Topological properties of closed $\widetilde{\mathrm{G}}_2$, $\mathrm{SL}(3;\mathbb{C})$ and $\mathrm{SL}(3;\mathbb{R})^2$ forms on manifolds
Laurence H. Mayther
TL;DR
This work develops a framework for the topological study of closed $\sigma_0$-forms for four stable forms on oriented manifolds using algebro-topological methods and $h$-principles. It proves that an oriented 7-manifold admits a closed $\widetilde{\mathrm{G}}_2$-structure iff it is spin, and for spin manifolds every degree-$3$ and degree-$4$ cohomology class can be represented by closed $\widetilde{\mathrm{G}}_2$ 3-forms and 4-forms; it introduces a generalized $\widetilde{\mathrm{G}}_2$-cobordism extending Donaldson's notion to $\widetilde{\mathrm{G}}_2$, $\mathrm{SL}(3;\mathbb{C})$, and $\mathrm{SL}(3;\mathbb{R})^2$ forms, showing homotopic $\mathrm{SL}(3;\mathbb{C})$ and $\mathrm{SL}(3;\mathbb{R})^2$ forms in a fixed cohomology class are cobordant.

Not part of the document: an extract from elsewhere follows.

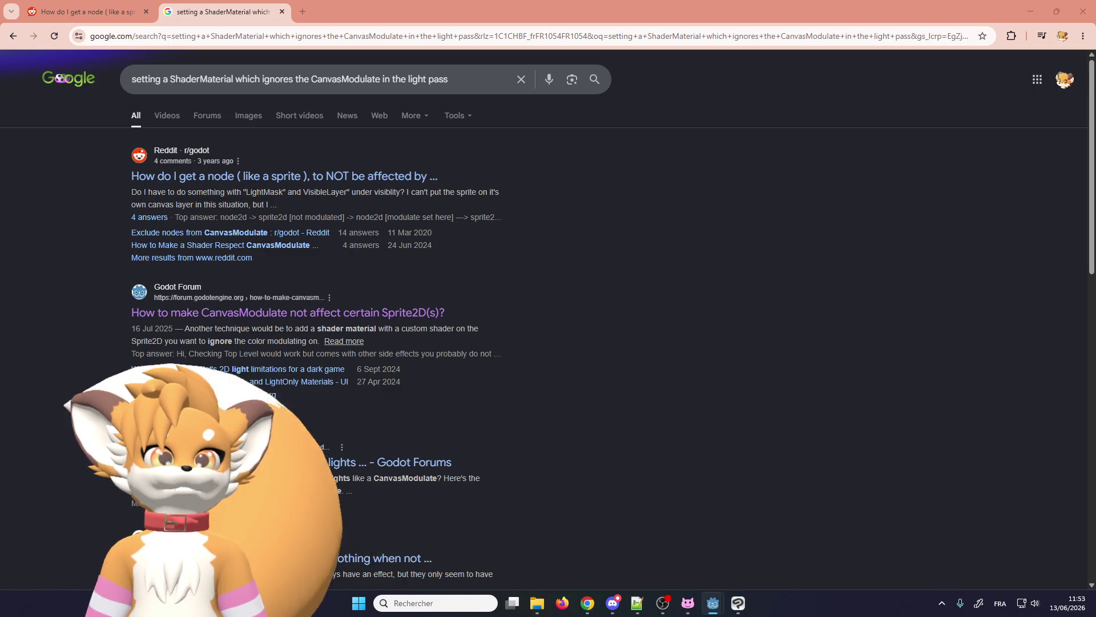
pyautogui.keyDown('ctrl'); pyautogui.keyDown('shift'); pyautogui.click(278, 182); pyautogui.keyUp('shift'); pyautogui.keyUp('ctrl')
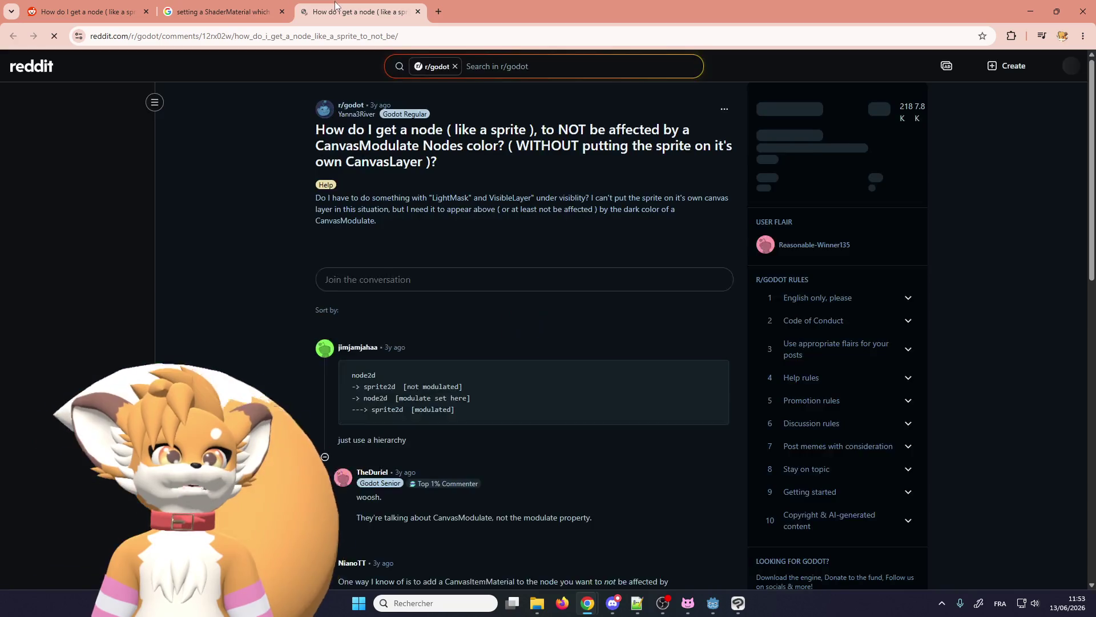
pyautogui.scroll(-8, 268, 269)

The paper then provides a complete homotopy classification of closed $\mathrm{SL}(3;\mathbb{C})$ forms on 6-manifolds and a lower bound on the number of homotopy classes for closed $\mathrm{SL}(3;\mathbb{R})^2$ forms, together with extendibility criteria linking Euler class and $w_2$-data. Finally, extendibility questions for boundary values are explored, tying the topology of underlying manifolds to the existence and boundary behavior of these special forms.
Abstract
This paper uses algebro-topological techniques such as characteristic classes and obstruction theory, together with the $h$-principles for $\widetilde{\mathrm{G}}_2$ and $\mathrm{SL}(3;\mathbb{R})^2$ forms recently established by the author and the $h$-principle for $\mathrm{SL}(3;\mathbb{C})$ forms established by Donaldson, to prove results on the topological properties of closed $\widetilde{\mathrm{G}}_2$, $\mathrm{SL}(3;\mathbb{C})$ and $\mathrm{SL}(3;\mathbb{R})^2$ forms on oriented 6- and 7-manifolds. Specifically, a criterion for an arbitrary oriented 7-manifold to admit a closed (resp. coclosed) $\widetilde{\mathrm{G}}_2$-structure is obtained, proving a conjecture of Lê; a generalisation of Donaldson's '$\mathrm{G}_2$-cobordisms' to $\widetilde{\mathrm{G}}_2$, $\mathrm{SL}(3;\mathbb{C})$ and $\mathrm{SL}(3;\mathbb{R})^2$ forms is introduced, with homotopic $\mathrm{SL}(3;\mathbb{C})$ and $\mathrm{SL}(3;\mathbb{R})^2$ forms in a given cohomology class shown to be $\widetilde{\mathrm{G}}_2$-cobordant, a result which currently has no analogue in the $\mathrm{G}_2$ case; and a complete classification of closed $\mathrm{SL}(3;\mathbb{C})$ forms up to homotopy is provided. Additionally, a lower bound on the number of homotopy classes of closed $\mathrm{SL}(3;\mathbb{R})^2$ forms on a given manifold is obtained, and the question of which closed $\mathrm{SL}(3;\mathbb{C})$ or $\mathrm{SL}(3;\mathbb{R})^2$ forms arise as the boundary values of closed $\widetilde{\mathrm{G}}_2$-structures on oriented 7-manifolds is investigated.